Magma composition can be determined by processes other than partial melting and fractional crystallization. For instance, magmas commonly interact with rocks they intrude, both by melting those rocks and by reacting with them. Magmas of different compositions can mix with one another. In rare cases, melts can separate into two immiscible melts of contrasting compositions.

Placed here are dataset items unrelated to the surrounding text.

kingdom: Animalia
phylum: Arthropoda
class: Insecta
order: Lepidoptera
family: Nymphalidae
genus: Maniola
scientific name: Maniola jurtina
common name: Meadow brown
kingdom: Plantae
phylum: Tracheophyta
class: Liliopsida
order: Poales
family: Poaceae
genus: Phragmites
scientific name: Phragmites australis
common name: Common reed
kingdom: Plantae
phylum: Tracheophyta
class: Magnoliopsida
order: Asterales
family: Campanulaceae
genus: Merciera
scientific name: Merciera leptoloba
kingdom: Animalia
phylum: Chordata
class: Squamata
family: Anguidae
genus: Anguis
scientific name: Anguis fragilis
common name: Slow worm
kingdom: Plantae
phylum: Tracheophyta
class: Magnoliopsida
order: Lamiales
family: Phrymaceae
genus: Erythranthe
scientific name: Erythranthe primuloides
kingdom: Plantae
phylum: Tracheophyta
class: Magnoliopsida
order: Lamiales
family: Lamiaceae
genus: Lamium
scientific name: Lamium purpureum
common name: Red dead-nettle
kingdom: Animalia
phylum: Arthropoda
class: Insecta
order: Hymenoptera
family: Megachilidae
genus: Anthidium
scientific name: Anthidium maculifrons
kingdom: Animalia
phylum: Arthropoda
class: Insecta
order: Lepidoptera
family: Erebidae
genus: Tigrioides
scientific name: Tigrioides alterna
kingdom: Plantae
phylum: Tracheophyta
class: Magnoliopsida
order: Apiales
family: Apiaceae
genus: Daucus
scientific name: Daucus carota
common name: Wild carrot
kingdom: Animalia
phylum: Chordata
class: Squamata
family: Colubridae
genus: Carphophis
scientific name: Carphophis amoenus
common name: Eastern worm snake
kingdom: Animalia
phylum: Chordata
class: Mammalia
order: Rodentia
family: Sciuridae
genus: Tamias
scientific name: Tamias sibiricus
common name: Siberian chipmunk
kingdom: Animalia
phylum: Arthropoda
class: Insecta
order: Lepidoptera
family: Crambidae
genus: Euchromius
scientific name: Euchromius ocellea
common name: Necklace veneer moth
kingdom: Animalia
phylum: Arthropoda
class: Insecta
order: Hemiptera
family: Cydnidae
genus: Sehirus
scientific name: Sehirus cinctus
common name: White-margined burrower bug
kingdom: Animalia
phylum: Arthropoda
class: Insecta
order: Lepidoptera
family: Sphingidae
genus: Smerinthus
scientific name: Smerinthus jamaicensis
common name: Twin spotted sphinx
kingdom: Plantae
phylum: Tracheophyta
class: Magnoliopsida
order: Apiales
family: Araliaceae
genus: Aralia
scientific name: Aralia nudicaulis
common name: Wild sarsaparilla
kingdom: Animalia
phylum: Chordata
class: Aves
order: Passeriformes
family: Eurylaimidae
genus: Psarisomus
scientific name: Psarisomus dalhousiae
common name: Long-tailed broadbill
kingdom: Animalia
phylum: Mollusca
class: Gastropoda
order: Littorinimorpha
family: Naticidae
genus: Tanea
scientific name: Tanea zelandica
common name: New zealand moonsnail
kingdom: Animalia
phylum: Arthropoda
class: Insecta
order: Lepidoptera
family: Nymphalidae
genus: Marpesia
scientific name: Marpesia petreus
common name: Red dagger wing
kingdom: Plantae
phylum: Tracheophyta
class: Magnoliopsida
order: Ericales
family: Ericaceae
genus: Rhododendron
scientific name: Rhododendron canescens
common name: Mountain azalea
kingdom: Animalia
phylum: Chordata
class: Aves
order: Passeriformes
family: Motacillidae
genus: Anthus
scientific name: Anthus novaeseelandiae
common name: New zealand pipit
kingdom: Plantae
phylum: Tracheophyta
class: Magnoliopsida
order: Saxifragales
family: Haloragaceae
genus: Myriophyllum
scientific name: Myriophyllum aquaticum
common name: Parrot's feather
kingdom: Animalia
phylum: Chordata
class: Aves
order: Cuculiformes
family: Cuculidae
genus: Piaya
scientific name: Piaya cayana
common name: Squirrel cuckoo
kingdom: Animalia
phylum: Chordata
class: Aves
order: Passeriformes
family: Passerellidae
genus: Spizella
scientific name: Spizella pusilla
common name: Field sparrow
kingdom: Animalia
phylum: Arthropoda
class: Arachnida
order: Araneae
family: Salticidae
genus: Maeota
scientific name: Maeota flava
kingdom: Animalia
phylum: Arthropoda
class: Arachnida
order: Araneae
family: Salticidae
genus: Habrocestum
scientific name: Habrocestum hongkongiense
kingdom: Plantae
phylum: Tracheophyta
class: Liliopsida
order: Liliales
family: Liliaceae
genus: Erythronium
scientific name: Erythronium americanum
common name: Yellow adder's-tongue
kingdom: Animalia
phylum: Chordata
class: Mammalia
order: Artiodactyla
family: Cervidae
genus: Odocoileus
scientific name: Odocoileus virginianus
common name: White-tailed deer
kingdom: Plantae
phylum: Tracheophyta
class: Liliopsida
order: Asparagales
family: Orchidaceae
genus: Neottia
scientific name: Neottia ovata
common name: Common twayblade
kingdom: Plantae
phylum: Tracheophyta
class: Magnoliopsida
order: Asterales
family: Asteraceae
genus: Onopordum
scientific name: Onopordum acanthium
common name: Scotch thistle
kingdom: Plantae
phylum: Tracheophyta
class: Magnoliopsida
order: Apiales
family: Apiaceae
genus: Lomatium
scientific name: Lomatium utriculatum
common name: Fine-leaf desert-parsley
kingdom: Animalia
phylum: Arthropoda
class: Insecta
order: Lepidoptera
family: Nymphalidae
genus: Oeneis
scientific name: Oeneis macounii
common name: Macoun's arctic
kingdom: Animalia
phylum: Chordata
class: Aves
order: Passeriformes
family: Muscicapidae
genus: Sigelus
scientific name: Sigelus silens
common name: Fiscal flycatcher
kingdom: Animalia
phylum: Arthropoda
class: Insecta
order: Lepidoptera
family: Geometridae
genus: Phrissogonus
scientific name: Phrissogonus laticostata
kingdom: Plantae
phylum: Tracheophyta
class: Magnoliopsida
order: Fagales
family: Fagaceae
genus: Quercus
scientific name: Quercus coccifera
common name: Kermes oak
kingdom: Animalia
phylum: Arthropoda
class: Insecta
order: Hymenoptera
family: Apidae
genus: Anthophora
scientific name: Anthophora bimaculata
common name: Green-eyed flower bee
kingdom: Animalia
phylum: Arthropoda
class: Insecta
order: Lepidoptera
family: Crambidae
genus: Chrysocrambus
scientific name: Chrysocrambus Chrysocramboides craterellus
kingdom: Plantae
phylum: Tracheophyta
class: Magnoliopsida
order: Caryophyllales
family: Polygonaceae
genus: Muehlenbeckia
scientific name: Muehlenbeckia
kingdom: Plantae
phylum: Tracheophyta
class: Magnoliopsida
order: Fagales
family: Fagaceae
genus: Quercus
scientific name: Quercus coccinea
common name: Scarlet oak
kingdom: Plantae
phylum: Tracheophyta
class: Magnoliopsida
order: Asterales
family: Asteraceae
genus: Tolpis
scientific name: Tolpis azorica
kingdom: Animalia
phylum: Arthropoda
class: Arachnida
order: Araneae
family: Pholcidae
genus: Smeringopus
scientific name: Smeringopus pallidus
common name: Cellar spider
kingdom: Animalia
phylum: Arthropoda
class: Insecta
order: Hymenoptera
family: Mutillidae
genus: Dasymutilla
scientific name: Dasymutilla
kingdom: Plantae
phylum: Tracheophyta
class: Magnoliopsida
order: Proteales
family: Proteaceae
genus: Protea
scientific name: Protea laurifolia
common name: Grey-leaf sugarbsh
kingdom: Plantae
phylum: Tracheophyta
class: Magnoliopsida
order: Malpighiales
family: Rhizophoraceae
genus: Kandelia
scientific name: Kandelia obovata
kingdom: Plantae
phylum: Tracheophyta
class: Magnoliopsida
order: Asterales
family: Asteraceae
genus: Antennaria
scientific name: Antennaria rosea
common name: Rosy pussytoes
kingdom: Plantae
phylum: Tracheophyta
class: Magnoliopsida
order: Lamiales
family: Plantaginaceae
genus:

There are relatively few minerals that are important in the formation of common igneous rocks, because the magma from which the minerals crystallize is rich in only certain elements: silicon, oxygen, aluminium, sodium, potassium, calcium, iron, and magnesium. These are the elements which combine to form the silicate minerals, which account for over ninety percent of all igneous rocks. The chemistry of igneous rocks is expressed differently for major and minor elements and for trace elements. Contents of major and minor elements are conventionally expressed as weight percent oxides (e.g., 51% SiO2, and 1.50% TiO2). Abundances of trace elements are conventionally expressed as parts per million by weight (e.g., 420 ppm Ni, and 5.1 ppm Sm). The term "trace element" typically is used for elements present in most rocks at abundances less than 100 ppm or so, but some trace elements may be present in some rocks at abundances exceeding 1000 ppm. The diversity of rock compositions has been defined by a huge mass of analytical data—over 230,000 rock analyses can be accessed on the web through a site sponsored by the U. S. National Science Foundation (see the External Link to EarthChem).

Etymology
The word "igneous" is derived from the Latin ignis, meaning "of fire". Volcanic rocks are named after Vulcan, the Roman name for the god of fire. Intrusive rocks are also called "plutonic" rocks, named after Pluto, the Roman god of the underworld.